DeepSeek: Research-oriented, good preparation is the key to success
Have you heard of this one? Obviously, DeepSeek shocked the world with its R1 model.
Lost in all the discourse about what this meant for US-China competition was DeepSeek’s research orientation. Here’s how the article puts it: “Engineers are encouraged to improve efficiency from a research perspective without having to face financial pressure to realize profits.”
FULL SCOUTING REPORT: The Top 5 domestic large models contend for supremacy, a decisive battle in AGI
ChinAI Links (Four to Forward)
Should-attend: UC San Diego Book Talk
At least for the foreseeable future, this will be the last stop on my informal book tour: a lecture open to the public organized by the 21st Century China Center at the UC San Diego School of Global Policy and Strategy. It will take place at 5PM West Coast time on Thursday May 22. If you’re around San Diego, surf your way over and say hello.
Should-read: Advancing Department of Defense Test and Evaluation for AI and Autonomous Systems
I’m late to this report by Josh Wallin, published back in March as part of the CNAS AI Safety and Stability Project. Glad to see the emphasis on agile and iterative software development processes as a way to improve safety in ML-enabled military applications (I wrote about this in my recent TNSR article). There’s also fascinating case study of DARPA’s Air Combat Evolution Program, which demonstrates the importance of rapid, iterative cycles of software changes and operator testing.
Should-read: China's province most lacking in universities is frantically building junior colleges (in Chinese)

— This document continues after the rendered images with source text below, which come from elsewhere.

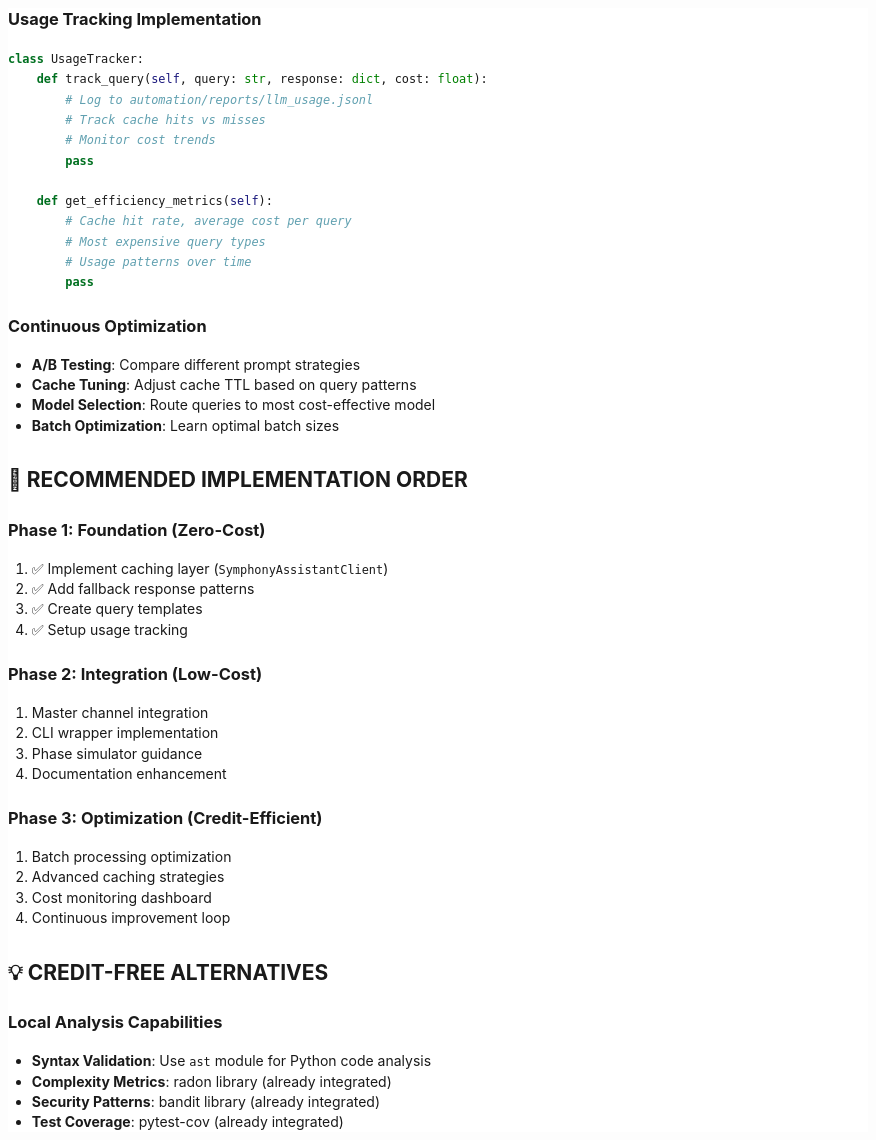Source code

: ### Usage Tracking Implementation
```python
class UsageTracker:
    def track_query(self, query: str, response: dict, cost: float):
        # Log to automation/reports/llm_usage.jsonl
        # Track cache hits vs misses
        # Monitor cost trends
        pass

    def get_efficiency_metrics(self):
        # Cache hit rate, average cost per query
        # Most expensive query types
        # Usage patterns over time
        pass
```

### Continuous Optimization
- **A/B Testing**: Compare different prompt strategies
- **Cache Tuning**: Adjust cache TTL based on query patterns
- **Model Selection**: Route queries to most cost-effective model
- **Batch Optimization**: Learn optimal batch sizes

## 🎯 RECOMMENDED IMPLEMENTATION ORDER

### Phase 1: Foundation (Zero-Cost)
1. ✅ Implement caching layer (`SymphonyAssistantClient`)
2. ✅ Add fallback response patterns
3. ✅ Create query templates
4. ✅ Setup usage tracking

### Phase 2: Integration (Low-Cost)
1. Master channel integration
2. CLI wrapper implementation
3. Phase simulator guidance
4. Documentation enhancement

### Phase 3: Optimization (Credit-Efficient)
1. Batch processing optimization
2. Advanced caching strategies
3. Cost monitoring dashboard
4. Continuous improvement loop

## 💡 CREDIT-FREE ALTERNATIVES

### Local Analysis Capabilities
- **Syntax Validation**: Use `ast` module for Python code analysis
- **Complexity Metrics**: radon library (already integrated)
- **Security Patterns**: bandit library (already integrated)
- **Test Coverage**: pytest-cov (already integrated)
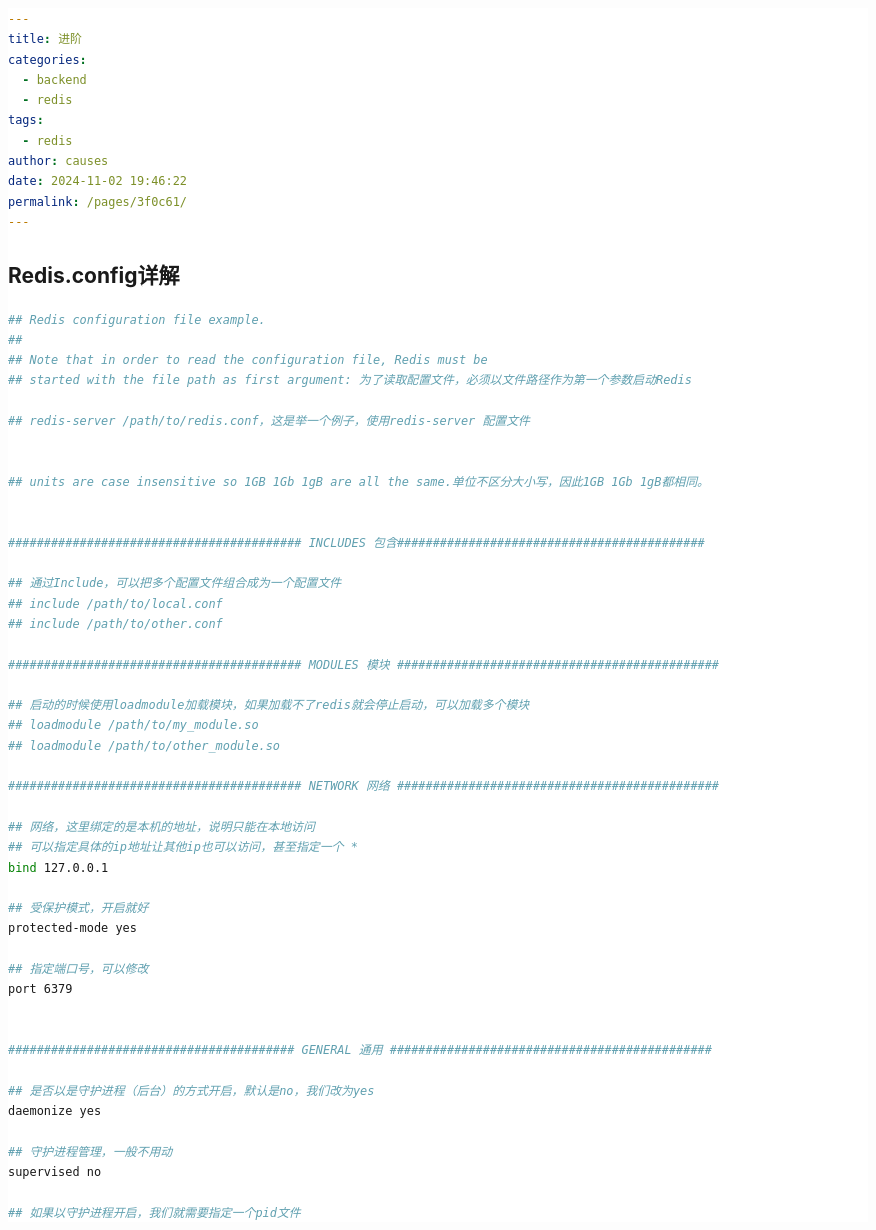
 ```yaml
---
title: 进阶
categories: 
  - backend
  - redis
tags: 
  - redis
author: causes
date: 2024-11-02 19:46:22
permalink: /pages/3f0c61/
---
```



## Redis.config详解


```bash
## Redis configuration file example.
##
## Note that in order to read the configuration file, Redis must be
## started with the file path as first argument: 为了读取配置文件，必须以文件路径作为第一个参数启动Redis

## redis-server /path/to/redis.conf，这是举一个例子，使用redis-server 配置文件


## units are case insensitive so 1GB 1Gb 1gB are all the same.单位不区分大小写，因此1GB 1Gb 1gB都相同。


######################################### INCLUDES 包含###########################################

## 通过Include，可以把多个配置文件组合成为一个配置文件
## include /path/to/local.conf
## include /path/to/other.conf

######################################### MODULES 模块 #############################################

## 启动的时候使用loadmodule加载模块，如果加载不了redis就会停止启动，可以加载多个模块
## loadmodule /path/to/my_module.so
## loadmodule /path/to/other_module.so

######################################### NETWORK 网络 #############################################

## 网络，这里绑定的是本机的地址，说明只能在本地访问
## 可以指定具体的ip地址让其他ip也可以访问，甚至指定一个 *
bind 127.0.0.1

## 受保护模式，开启就好
protected-mode yes

## 指定端口号，可以修改
port 6379


######################################## GENERAL 通用 #############################################

## 是否以是守护进程（后台）的方式开启，默认是no，我们改为yes
daemonize yes

## 守护进程管理，一般不用动
supervised no

## 如果以守护进程开启，我们就需要指定一个pid文件
```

One of the biggest gaps in discussions about U.S.-China technological competition is the simple realization that education policy is technology policy. This NetEase DataBlog post analyzes Henan’s higher education structure, which is significantly biased toward junior colleges. Why is China’s third-most populous province unable to build new public universities? If there’s interest, I might do a full translation and analysis for a later issue.

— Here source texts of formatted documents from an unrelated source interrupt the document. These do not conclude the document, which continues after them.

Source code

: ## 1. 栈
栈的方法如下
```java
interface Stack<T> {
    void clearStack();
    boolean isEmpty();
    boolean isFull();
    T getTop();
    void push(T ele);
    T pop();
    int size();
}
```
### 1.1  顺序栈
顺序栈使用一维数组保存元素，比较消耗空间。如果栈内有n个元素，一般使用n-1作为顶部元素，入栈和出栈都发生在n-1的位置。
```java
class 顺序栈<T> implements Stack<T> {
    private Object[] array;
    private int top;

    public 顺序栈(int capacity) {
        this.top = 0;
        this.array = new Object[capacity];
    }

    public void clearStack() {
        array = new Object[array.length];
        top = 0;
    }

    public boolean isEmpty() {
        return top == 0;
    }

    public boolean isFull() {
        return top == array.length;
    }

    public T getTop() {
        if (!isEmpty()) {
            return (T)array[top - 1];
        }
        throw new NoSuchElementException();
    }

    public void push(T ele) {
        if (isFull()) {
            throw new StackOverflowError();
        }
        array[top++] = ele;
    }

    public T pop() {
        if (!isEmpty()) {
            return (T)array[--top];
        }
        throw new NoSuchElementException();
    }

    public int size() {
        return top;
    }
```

Should-read: The Romance of Being Unreadable
Andrea Long Chu, Pulitzer-winning critic for Vulture, reviews Ocean Vuong’s new book The Emperor of Gladness. Chu’s writing is penetrating.
Thank you for reading and engaging.
These are Jeff Ding's (sometimes) weekly translations of Chinese-language musings on AI and related topics. Jeff is an Assistant Professor of Political Science at George Washington University.
Check out the archive of all past issues here & please subscribe here to support ChinAI under a Guardian/Wikipedia-style tipping model (everyone gets the same content but those who can pay for a subscription will support access for all).
Also! Listen to narrations of the ChinAI Newsletter in podcast format here.
卷王: the winner of the rat race of working harder for limited rewards — this term became popularized after a photo of a young man working on his laptop while riding a bicycle went viral on Chinese social media, earning him the nickname “The King of Involution.” Source: https://www.scmp.com/news/people-culture/article/3282001/are-you-digital-nomad-new-lexicon-reflects-rapid-china-growth-changing-social-realities
Jeff, can you shed more light on how Chinese AI stakeholders view the term AGI? CSET has a new report out, "Wuhan's AI Development: China's Alternative Springboard to Artificial General Intelligence (AGI)."
In my (admittedly limited) interactions, I find that the U.S. use of AGI is confusing to my Chinese Track II counterparts. They often refer to Generalized Artificial Intelligence (通用人工智能?), as opposed to Artificial General Intelligence (other than leaders within DeepSeek, who have used some variation of AGI).
Is this a distinction without a difference, or a distinction with a non-trivial difference? Thanks.
Enjoyed it was happy to see Bytedance as we covered him in Beijing as the Wealthiest in the City.